Des turbines dans le Gulf Stream

Des turbines dans le Gulf Stream

Turbine hydrolienne

Turbine hydrolienne

L’Almanach Cousteau de l’Environnement – Perspectives – page 57
 

Dans le courant des années 70 la société californienne Aerovironment Inc. (Pasadena, CA) imagina d’installer d’énormes turbines dans le Gulf Stream pour produire de l’électricité. Selon cette société, 250 turbines de 171 mètres de diamètre, immergées à 40 km des côtes de la Floride, à l’endroit où le courant est le plus fort (4 nœuds), pouvaient produire autant d’électricité que 10 tranches nucléaires, soit 10 000 MW. Le prix de revient du KW aurait été inférieur à celui d’une centrale nucléaire.

Cette centrale, si elle avait été construite, aurait ralenti la vitesse d’écoulement d’au moins 1%. Les auteurs de l’Almanach Cousteau de l’Environnement alertaient en 1981 sur les catastrophes écologiques qui se seraient produites si d’autres turbines de ce type devaient être installées le long du Gulf Stream. Le fragile écosystème risquait d’être profondément perturbé et le ralentissement de ce courant particulier aurait pu provoquer un refroidissement des côtes d’Europe de l’Ouest. Imaginez l’Angleterre avec le climat du Labrador situé à la même latitude… Ce projet n’a, heureusement, pas abouti.

 

Qu’avons-nous fait durant ces 35 dernières années ?

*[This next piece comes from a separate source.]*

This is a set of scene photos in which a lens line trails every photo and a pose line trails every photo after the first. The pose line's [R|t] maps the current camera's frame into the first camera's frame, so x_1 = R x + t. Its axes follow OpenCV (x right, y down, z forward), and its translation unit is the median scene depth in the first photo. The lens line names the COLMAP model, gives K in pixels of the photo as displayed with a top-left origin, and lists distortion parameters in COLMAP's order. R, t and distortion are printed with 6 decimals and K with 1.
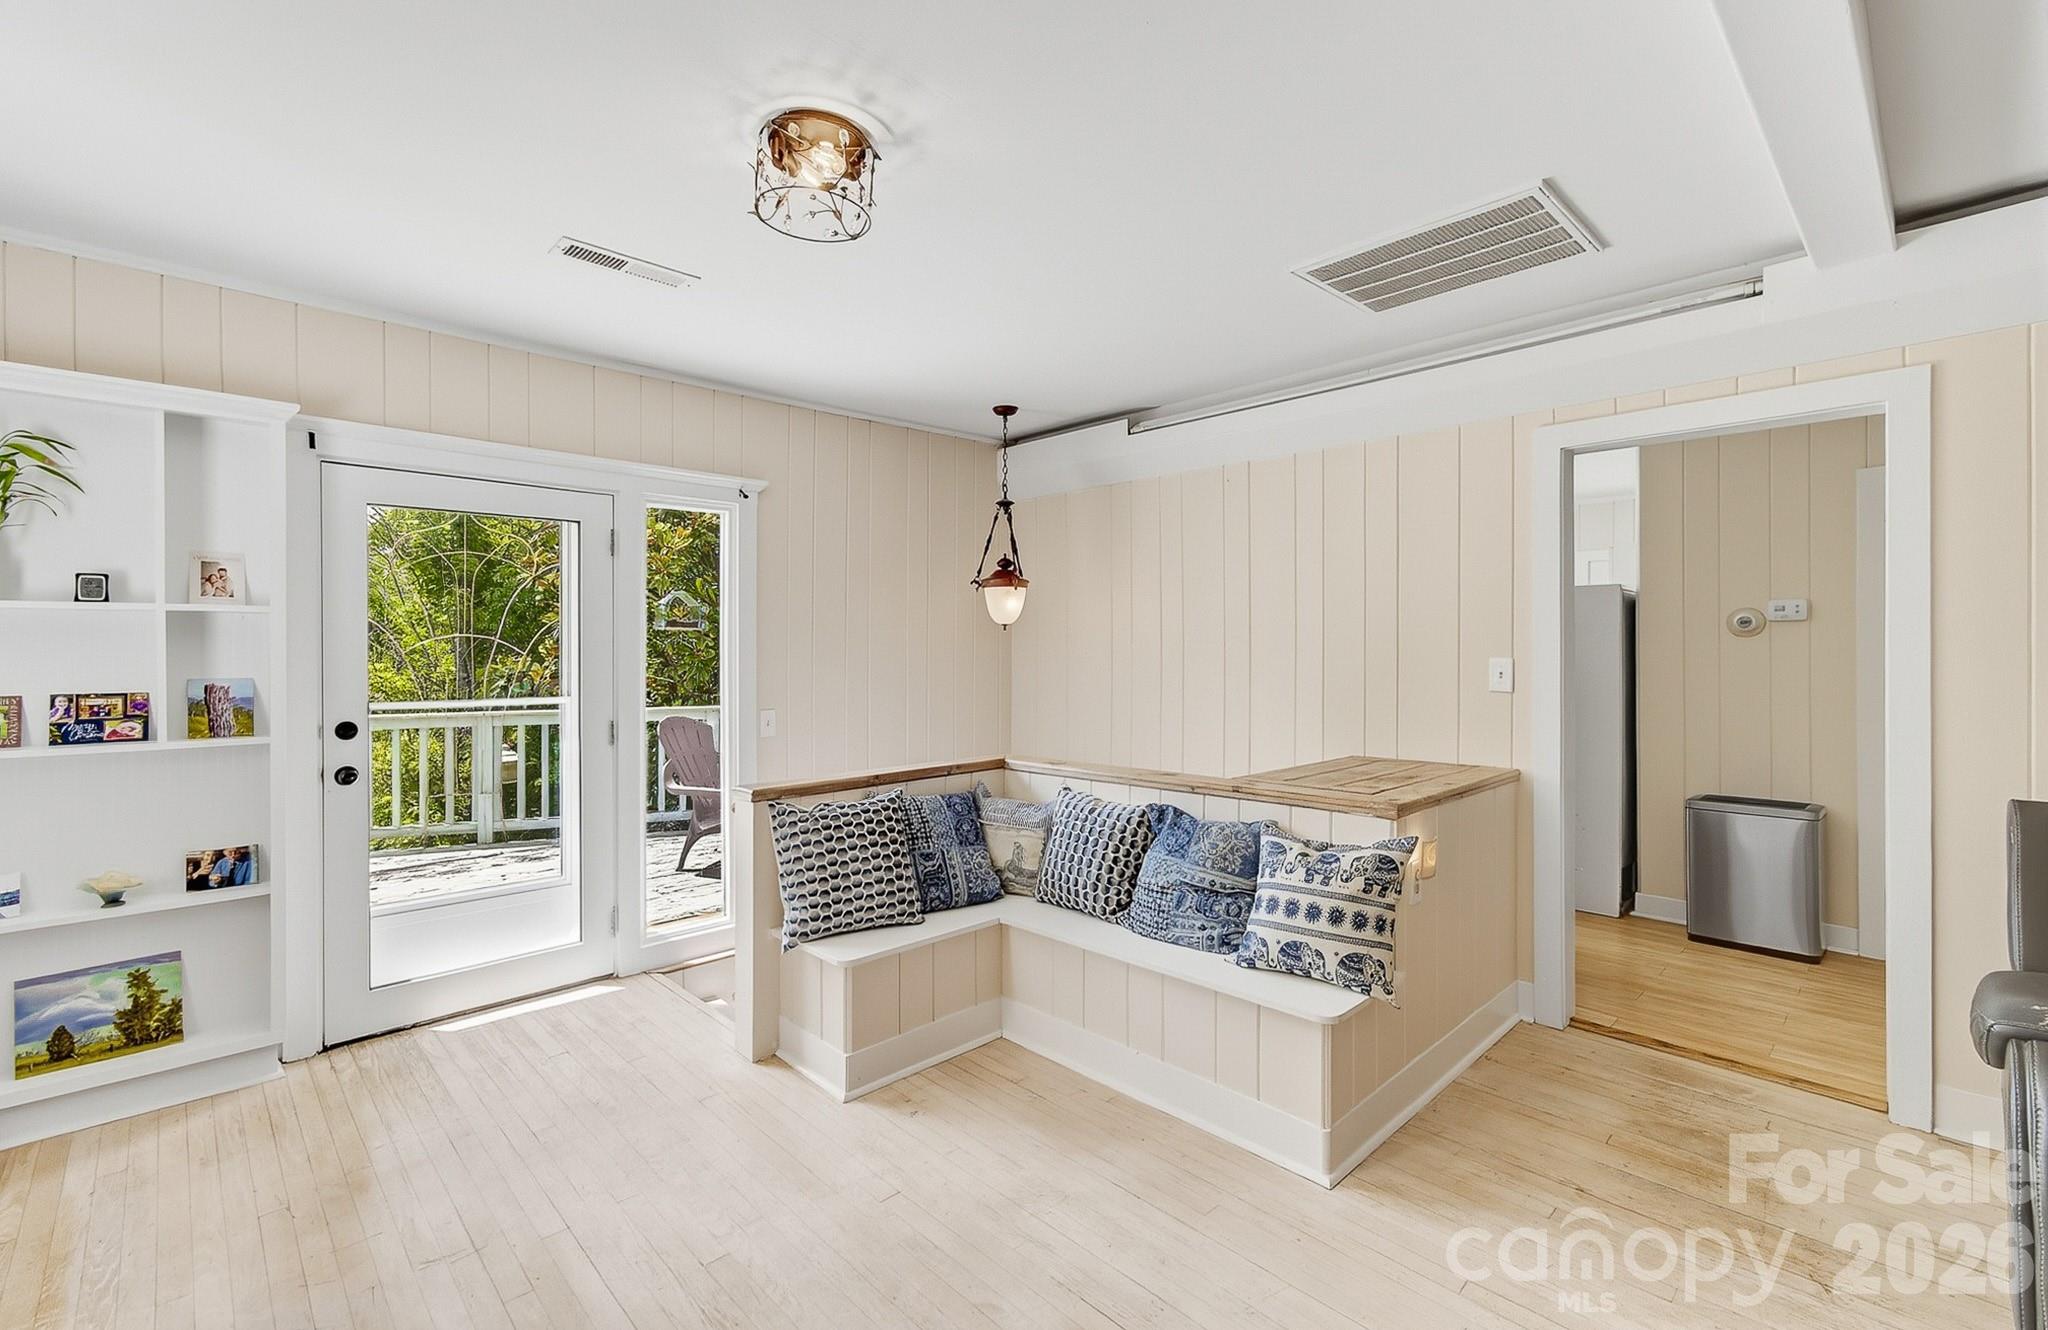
lens RADIAL K [[888.6, 0, 1046.9], [0, 888.6, 649.8], [0, 0, 1]] dist [-0.002129, -0.000011]
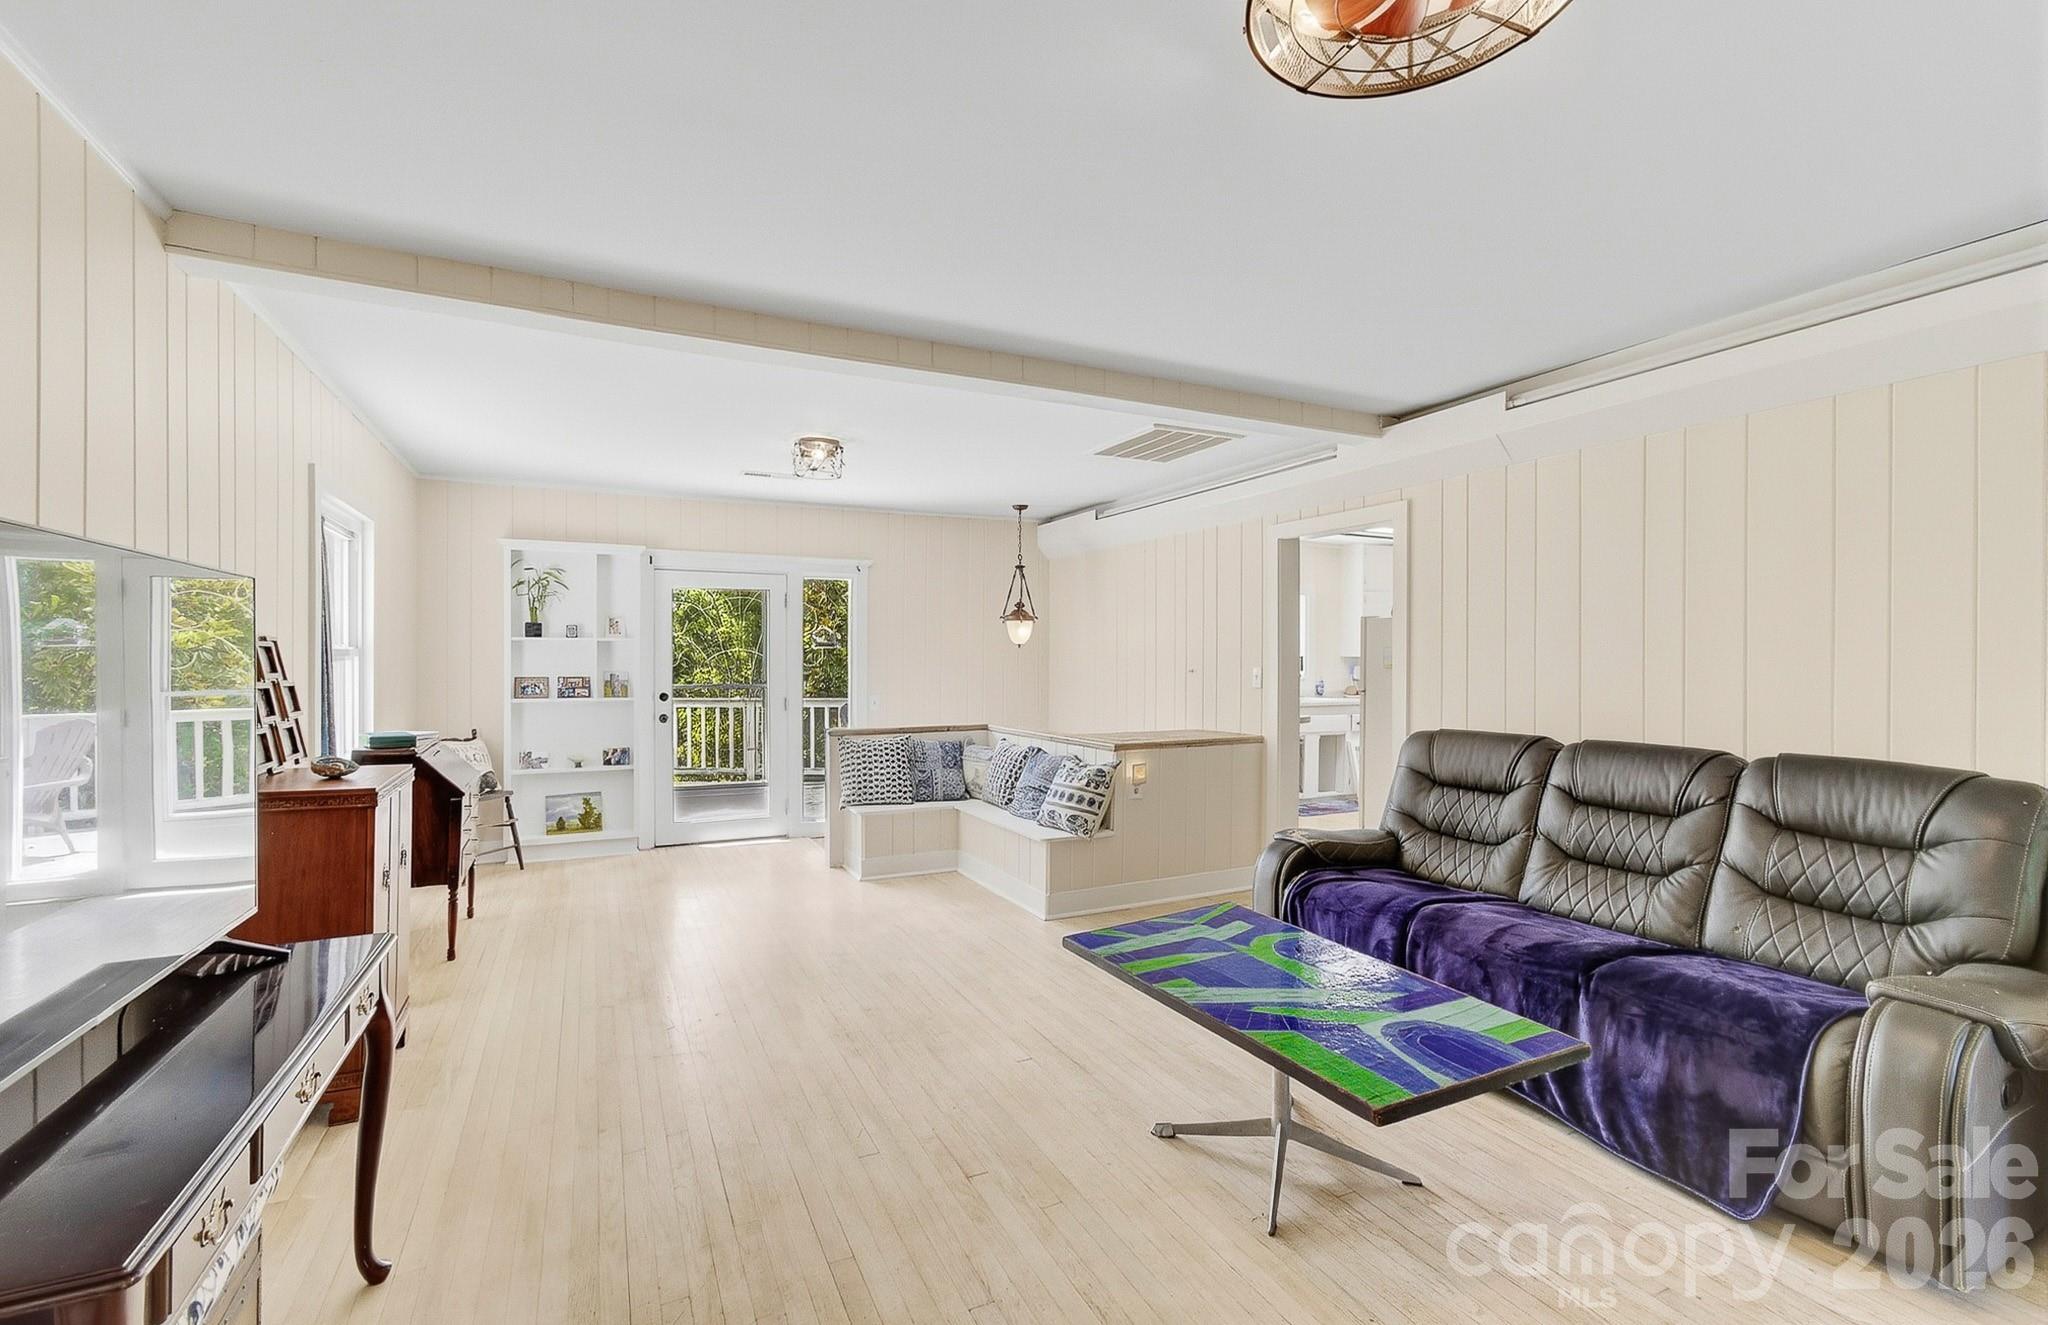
lens RADIAL K [[881.5, 0, 1012.0], [0, 881.5, 664.7], [0, 0, 1]] dist [-0.001954, 0.000362]
pose [[0.946252, 0.007867, -0.323335, 0.710707], [-0.006604, 0.999966, 0.005004, -0.000973], [0.323363, -0.002600, 0.946271, -0.757077]]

L’idée de turbine hydrolienne géante n’a pas été abandonnée. Un prototype installé sur le Gulf Stream est actuellement testé par des chercheurs de la Florida Atlantic University qui ont estimé que quelques milliers de turbines immergées dans l’océan pourraient produire l’équivalent de dix tranches nucléaires. Le prototype in situ permettra de réaliser des études d’impact environnemental. Outre les inconvénients déjà évoqués, les turbines doivent être régulièrement traitées par un antifouling toxique pour éviter le développement d’algues.

La France a aussi son programme hydrolien. Début 2016, EDF installe au large de Ploubazlanec (Côtes d’Armor) son site expérimental composé de deux hydroliennes de 16 m de diamètre et qui devra fournir 1 MW d’électricité (projet “Paimpol-Bréhat”). Ces turbines formeront la première ferme d’hydroliennes raccordées au réseau national de distribution d’électricité. L’étape suivante sera le projet pilote “Normandie Hydro” basé sur l’installation, à l’horizon 2018, de sept hydroliennes dans le Raz Blanchard, et qui permettra de valider le modèle économique des fermes hydroliennes commerciales.

EDF estime que le potentiel d’énergie hydrolienne exploitable en Europe est d’environ 12,5 GW, soit l’équivalent de 14 réacteurs nucléaires de 900 MW. Un tel potentiel va sans doute être exploité, en particulier lorsque les cours du pétrole vont se mettre à grimper. Il faut espérer que l’impact environnemental sera l’un des critères clés dans le choix des emplacements des futures fermes hydroliennes. Encore un exemple montrant qu’il faut tenir compte de toutes les dimensions, y compris environnementales, avant de juger de la pertinence d’une innovation technologique.